Collected data entries:

---

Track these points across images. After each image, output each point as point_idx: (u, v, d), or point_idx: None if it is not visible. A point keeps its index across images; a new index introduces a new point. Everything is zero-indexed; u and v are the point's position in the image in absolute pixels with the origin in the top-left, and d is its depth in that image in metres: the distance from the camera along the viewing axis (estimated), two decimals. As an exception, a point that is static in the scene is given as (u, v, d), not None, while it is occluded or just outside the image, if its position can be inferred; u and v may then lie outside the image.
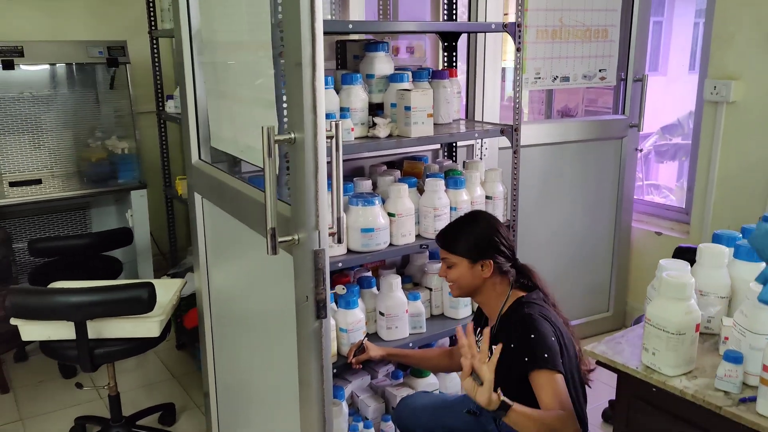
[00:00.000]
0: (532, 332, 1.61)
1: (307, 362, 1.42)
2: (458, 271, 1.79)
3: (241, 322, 1.97)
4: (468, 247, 1.77)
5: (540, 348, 1.59)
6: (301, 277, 1.40)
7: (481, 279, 1.77)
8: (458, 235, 1.79)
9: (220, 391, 2.22)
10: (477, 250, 1.76)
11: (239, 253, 1.88)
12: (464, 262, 1.77)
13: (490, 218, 1.86)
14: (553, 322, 1.68)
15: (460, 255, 1.78)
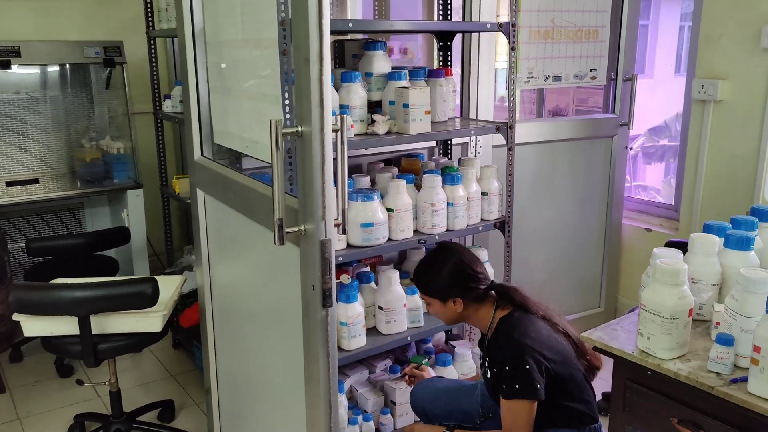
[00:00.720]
0: (507, 362, 1.66)
1: (314, 350, 1.46)
2: (434, 308, 1.87)
3: (244, 317, 2.01)
4: (435, 288, 1.83)
5: (513, 379, 1.64)
6: (308, 267, 1.43)
7: (458, 313, 1.84)
8: (425, 277, 1.87)
9: (222, 387, 2.25)
10: (444, 290, 1.81)
11: (243, 247, 1.91)
12: (436, 301, 1.85)
13: (453, 253, 1.86)
14: (535, 339, 1.69)
15: (430, 296, 1.86)
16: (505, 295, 1.80)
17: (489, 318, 1.81)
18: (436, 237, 2.28)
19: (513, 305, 1.79)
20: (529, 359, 1.63)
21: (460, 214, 2.31)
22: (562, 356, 1.71)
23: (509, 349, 1.67)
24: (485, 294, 1.82)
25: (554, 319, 1.79)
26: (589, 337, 1.47)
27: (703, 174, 2.97)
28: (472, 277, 1.81)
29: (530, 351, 1.64)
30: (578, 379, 1.75)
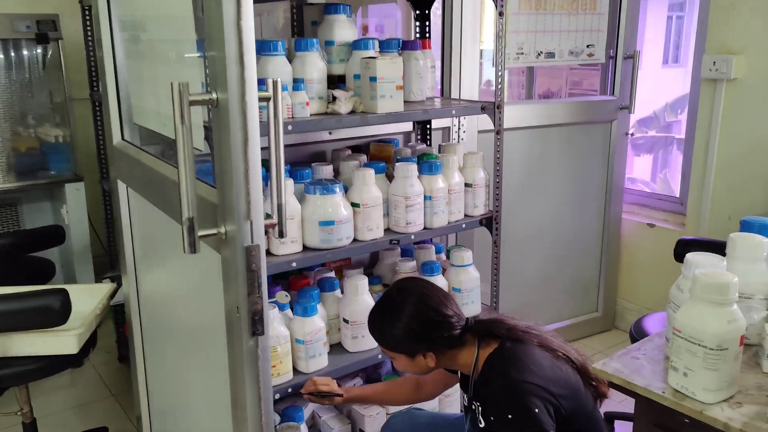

---

### ABOUT THIS TASK
Repeat every record precisely. Any picture among them stays out of the copy.

### SOLUTION TO THE EXERCISE
Track these points across images. After each image, output each point as point_idx: (u, v, d), or point_idx: None if it is not visible. A point keeps its index across images; a new index introduces a new point. Everything is zero-indexed; u and v are the point's position in the image in absolute pixels with the origin in the top-left, and d is its depth in that image in metres: the distance from the camera along the viewing axis (estimated), two decimals. As an exception, a point that is static in the scene is given as (u, v, d), not None, while it is occluded or just outside the image, if its position can be inferred; u and v may then lie outside the image.
[00:00.000]
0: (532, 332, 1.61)
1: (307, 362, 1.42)
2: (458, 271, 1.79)
3: (241, 322, 1.97)
4: (468, 247, 1.77)
5: (540, 348, 1.59)
6: (301, 277, 1.40)
7: (481, 279, 1.77)
8: (458, 235, 1.79)
9: (220, 391, 2.22)
10: (477, 250, 1.76)
11: (239, 253, 1.88)
12: (464, 262, 1.77)
13: (490, 218, 1.86)
14: (553, 322, 1.68)
15: (460, 255, 1.78)
[00:00.720]
0: (507, 362, 1.66)
1: (314, 350, 1.46)
2: (434, 308, 1.87)
3: (244, 317, 2.01)
4: (435, 288, 1.83)
5: (513, 379, 1.64)
6: (308, 267, 1.43)
7: (458, 313, 1.84)
8: (425, 277, 1.87)
9: (222, 387, 2.25)
10: (444, 290, 1.81)
11: (243, 247, 1.91)
12: (436, 301, 1.85)
13: (453, 253, 1.86)
14: (535, 339, 1.69)
15: (430, 296, 1.86)
16: (505, 295, 1.80)
17: (489, 318, 1.81)
18: (436, 237, 2.28)
19: (513, 305, 1.79)
20: (529, 359, 1.63)
21: (460, 214, 2.31)
22: (562, 356, 1.71)
23: (509, 349, 1.67)
24: (485, 294, 1.82)
25: (554, 319, 1.79)
26: (589, 337, 1.47)
27: (703, 174, 2.97)
28: (472, 277, 1.81)
29: (530, 351, 1.64)
30: (578, 379, 1.75)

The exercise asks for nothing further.